“We have to do things very differently”, transport researcher Jillian Anable told the Royal Meteorological Society’s Climate Change Forum in London last week. “It’s not about celebrating electric vehicles.”
Cars are “getting bigger and heavier”, Anable warned, meaning that “it will take longer to decarbonise the system”. Of new car sales globally, 46% are SUVs.

For every electric car sold, 10-15 large vehicles are sold: they “negate the effect of that electric vehicle many times over”. Moreover, half the electric cars sold are plug-in hybrids, which use “a great deal” of petrol and diesel.
No country has “achieved the speed and scale of reductions [in greenhouse gas emissions] that we now need”, Anable, professor of Transport and Energy at the University of Leeds, said. And no country has “achieved deep and long-term reductions [in transport emissions] without restricting car use.”

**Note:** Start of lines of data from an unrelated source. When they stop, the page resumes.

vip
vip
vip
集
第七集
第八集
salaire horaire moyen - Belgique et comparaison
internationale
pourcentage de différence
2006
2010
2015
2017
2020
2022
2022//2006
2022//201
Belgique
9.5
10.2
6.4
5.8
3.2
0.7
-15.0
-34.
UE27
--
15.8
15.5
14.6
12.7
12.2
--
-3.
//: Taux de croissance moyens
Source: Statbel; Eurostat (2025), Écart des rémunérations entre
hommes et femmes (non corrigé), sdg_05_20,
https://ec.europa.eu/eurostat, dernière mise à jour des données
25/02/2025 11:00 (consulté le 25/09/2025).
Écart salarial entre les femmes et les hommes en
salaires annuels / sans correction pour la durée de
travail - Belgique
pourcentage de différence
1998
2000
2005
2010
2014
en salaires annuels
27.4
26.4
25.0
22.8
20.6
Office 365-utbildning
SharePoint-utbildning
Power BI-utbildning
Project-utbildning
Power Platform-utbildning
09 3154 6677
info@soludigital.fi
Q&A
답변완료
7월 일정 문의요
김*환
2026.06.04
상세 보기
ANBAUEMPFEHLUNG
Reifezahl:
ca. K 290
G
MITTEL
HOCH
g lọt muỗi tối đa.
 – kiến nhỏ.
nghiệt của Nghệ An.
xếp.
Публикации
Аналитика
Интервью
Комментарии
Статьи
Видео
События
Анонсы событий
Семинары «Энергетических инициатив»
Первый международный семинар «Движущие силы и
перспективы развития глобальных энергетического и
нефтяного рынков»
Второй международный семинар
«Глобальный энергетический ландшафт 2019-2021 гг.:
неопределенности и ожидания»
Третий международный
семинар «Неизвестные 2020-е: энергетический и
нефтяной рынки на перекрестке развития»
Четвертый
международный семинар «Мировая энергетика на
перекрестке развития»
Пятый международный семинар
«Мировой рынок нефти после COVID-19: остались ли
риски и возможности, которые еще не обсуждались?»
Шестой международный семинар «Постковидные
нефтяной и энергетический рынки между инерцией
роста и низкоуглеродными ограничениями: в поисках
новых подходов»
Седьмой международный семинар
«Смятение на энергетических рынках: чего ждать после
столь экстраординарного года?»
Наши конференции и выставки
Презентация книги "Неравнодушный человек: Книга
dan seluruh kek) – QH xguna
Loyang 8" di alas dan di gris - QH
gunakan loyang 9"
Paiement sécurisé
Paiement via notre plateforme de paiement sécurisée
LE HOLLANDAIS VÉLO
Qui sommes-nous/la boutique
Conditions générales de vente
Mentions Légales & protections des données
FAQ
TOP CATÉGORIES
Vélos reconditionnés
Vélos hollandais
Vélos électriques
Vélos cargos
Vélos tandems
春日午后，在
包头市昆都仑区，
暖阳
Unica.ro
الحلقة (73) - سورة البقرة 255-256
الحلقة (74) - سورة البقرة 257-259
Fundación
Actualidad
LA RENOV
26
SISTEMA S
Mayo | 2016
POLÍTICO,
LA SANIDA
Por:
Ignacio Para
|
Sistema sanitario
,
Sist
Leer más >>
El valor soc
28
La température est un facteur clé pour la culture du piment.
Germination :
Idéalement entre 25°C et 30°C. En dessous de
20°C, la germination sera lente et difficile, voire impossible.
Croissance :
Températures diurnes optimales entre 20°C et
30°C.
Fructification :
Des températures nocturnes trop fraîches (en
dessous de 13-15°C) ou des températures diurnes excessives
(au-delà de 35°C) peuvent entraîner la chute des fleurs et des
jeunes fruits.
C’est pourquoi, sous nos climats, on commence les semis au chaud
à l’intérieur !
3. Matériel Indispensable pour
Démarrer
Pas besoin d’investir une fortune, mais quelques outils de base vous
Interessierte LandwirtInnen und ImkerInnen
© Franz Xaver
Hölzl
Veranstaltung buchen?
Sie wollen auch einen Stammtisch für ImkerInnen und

Anable was one of several researchers at the Forum who addressed the yawning gap between government declarations about climate change, and the snail’s pace of action – the gap that has infuriated, and motivated, the new generation of protesters from Greta Thunberg to Just Stop Oil.
Transport, the built environment and the food chain – three areas of gigantic fuel consumption – were covered in detail. Adaptation (coping with the effects of climate change) was considered along with mitigation (how to minimise the level of global heating).
Built environment researcher Alice Moncaster launched a broadside against the culture of demolish-and-build, as opposed to retrofitting existing buildings.